**** Records shown

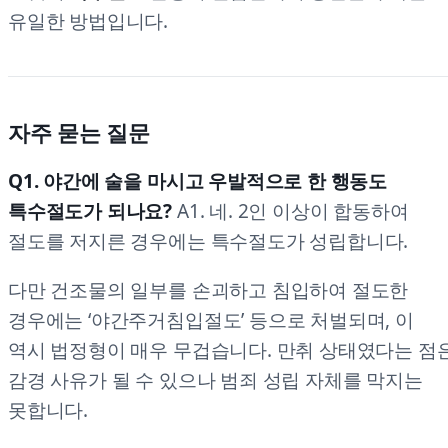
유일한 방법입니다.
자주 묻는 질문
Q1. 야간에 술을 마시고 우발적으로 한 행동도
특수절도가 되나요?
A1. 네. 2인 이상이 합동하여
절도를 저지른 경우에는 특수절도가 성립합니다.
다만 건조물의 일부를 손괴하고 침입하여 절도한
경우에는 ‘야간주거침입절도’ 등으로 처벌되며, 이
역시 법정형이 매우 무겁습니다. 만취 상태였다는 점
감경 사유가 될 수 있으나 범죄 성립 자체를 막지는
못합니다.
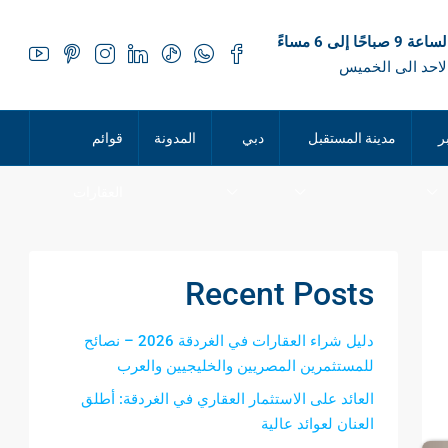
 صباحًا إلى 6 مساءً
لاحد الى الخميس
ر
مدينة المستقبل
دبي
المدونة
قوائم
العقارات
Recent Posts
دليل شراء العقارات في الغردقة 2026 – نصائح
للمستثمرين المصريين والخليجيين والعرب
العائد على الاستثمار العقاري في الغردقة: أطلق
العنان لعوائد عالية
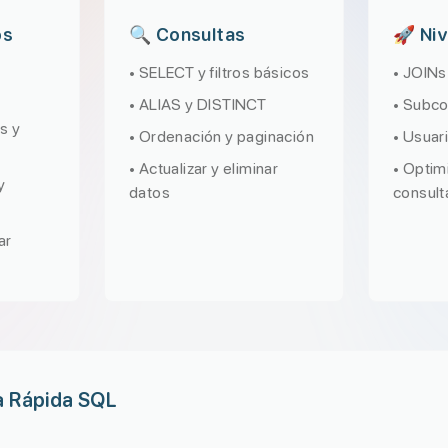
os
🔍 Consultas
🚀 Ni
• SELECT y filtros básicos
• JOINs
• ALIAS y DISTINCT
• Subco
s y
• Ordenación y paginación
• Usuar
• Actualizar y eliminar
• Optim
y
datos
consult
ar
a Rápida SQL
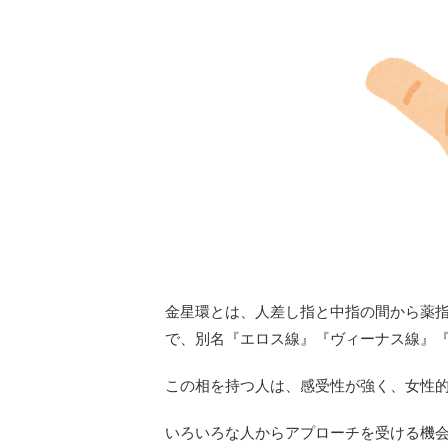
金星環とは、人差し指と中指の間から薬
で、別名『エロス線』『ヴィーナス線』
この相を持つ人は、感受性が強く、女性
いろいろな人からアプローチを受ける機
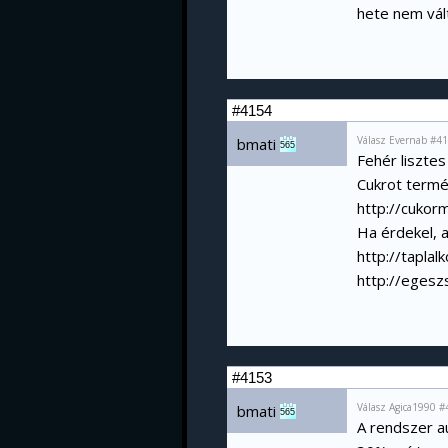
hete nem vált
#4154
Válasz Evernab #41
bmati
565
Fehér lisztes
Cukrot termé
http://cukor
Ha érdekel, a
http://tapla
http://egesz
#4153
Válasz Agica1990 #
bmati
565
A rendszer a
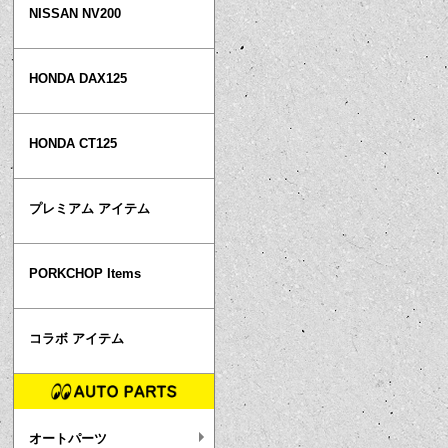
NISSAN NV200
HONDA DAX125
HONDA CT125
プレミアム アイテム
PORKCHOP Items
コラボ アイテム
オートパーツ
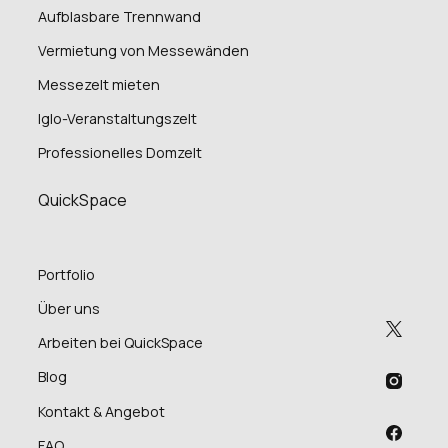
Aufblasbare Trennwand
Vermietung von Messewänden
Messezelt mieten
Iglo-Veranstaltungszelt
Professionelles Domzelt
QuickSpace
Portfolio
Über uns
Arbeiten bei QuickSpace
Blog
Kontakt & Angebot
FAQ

********
**** Records shown

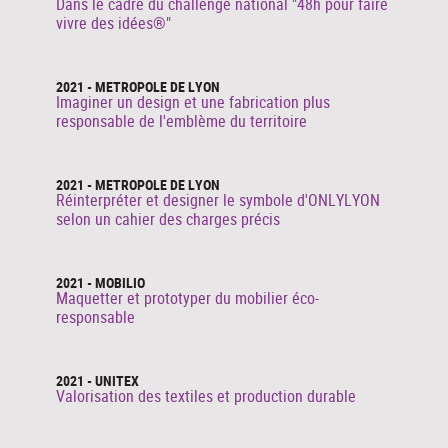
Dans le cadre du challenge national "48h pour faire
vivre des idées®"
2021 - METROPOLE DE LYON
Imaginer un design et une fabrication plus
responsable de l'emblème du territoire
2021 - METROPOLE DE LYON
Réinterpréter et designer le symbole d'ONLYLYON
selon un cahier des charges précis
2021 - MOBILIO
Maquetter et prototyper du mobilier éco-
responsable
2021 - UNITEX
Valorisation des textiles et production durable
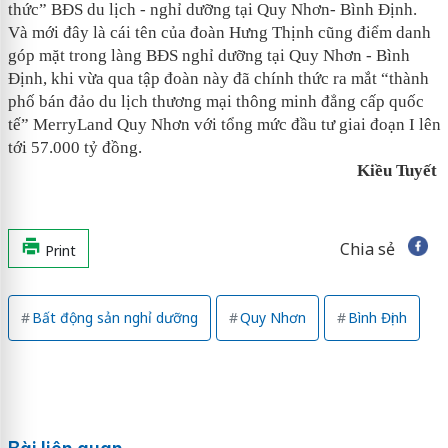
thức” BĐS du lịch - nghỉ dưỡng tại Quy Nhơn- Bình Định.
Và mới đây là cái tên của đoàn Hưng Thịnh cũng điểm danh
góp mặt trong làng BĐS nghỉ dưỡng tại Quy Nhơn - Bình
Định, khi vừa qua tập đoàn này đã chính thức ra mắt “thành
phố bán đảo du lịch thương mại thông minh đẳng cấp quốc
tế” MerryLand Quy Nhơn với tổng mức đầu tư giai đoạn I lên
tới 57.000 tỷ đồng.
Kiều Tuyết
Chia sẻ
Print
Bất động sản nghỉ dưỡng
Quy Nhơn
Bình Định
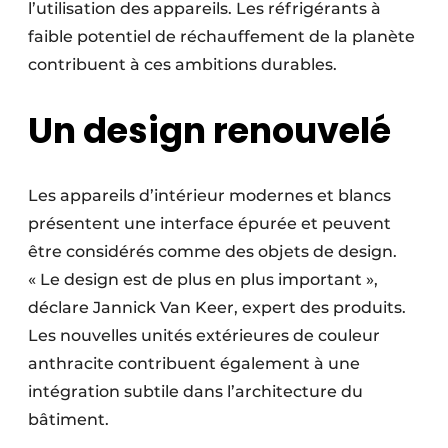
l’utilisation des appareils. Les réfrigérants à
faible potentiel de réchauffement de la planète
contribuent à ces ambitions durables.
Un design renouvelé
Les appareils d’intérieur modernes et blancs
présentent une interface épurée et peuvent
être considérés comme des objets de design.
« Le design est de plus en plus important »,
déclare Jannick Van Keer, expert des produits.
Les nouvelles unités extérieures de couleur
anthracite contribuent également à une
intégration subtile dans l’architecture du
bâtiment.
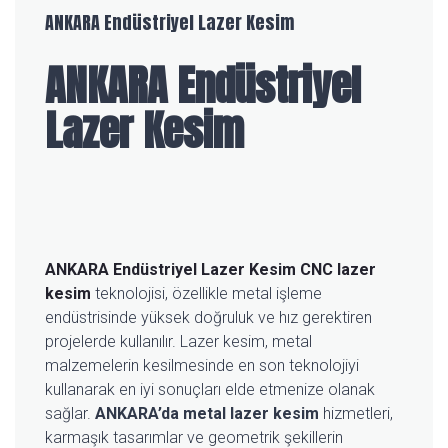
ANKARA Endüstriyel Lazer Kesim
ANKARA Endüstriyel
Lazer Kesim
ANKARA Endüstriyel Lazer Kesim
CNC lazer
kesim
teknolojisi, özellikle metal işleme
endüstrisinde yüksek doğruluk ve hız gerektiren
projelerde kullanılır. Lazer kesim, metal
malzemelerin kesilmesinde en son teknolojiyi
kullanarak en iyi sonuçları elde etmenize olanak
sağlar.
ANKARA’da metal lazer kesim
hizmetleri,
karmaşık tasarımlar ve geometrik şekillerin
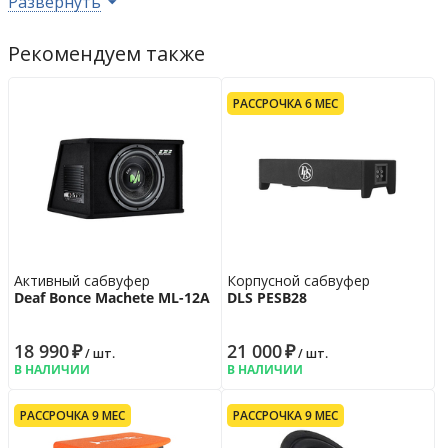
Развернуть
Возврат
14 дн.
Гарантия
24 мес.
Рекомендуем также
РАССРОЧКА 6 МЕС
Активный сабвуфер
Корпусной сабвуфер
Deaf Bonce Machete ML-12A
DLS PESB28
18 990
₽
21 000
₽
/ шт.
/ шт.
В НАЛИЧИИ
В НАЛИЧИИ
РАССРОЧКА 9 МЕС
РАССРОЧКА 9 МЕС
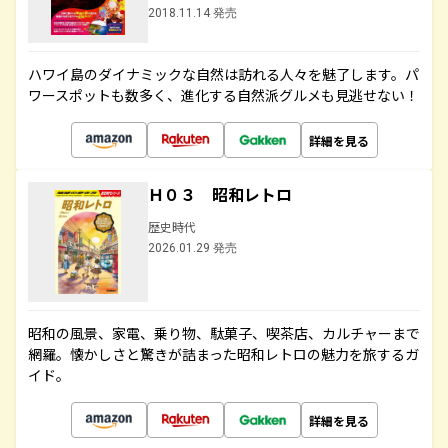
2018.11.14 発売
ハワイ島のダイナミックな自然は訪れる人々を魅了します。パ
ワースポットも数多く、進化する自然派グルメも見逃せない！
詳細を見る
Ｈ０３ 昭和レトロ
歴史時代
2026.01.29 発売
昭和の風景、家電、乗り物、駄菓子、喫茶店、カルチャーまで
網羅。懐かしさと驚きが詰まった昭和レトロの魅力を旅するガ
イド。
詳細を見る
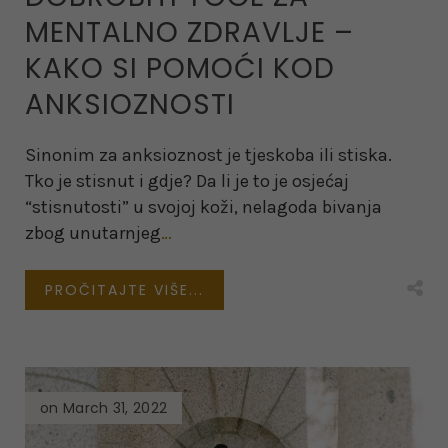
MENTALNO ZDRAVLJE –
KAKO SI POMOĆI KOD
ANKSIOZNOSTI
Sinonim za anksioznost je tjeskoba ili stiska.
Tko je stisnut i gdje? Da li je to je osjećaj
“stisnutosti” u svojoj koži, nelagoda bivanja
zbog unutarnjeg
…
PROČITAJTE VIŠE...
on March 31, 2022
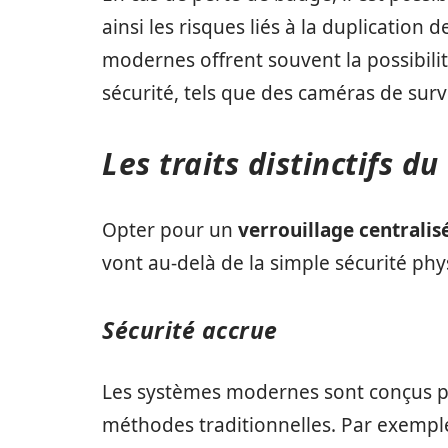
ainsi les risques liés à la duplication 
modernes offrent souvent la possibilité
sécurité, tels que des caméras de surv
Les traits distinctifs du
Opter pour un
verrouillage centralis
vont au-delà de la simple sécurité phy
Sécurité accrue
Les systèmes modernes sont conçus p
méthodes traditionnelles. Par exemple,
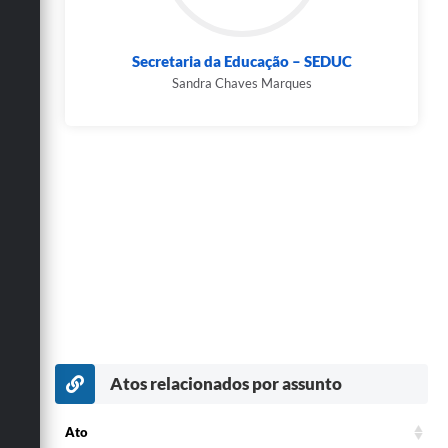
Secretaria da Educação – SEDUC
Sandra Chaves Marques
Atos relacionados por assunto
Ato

********

About this task
Looking at the records above, in how many lines does the word "العقارات" occur? Reply with the number alone.

Response to this exercise
2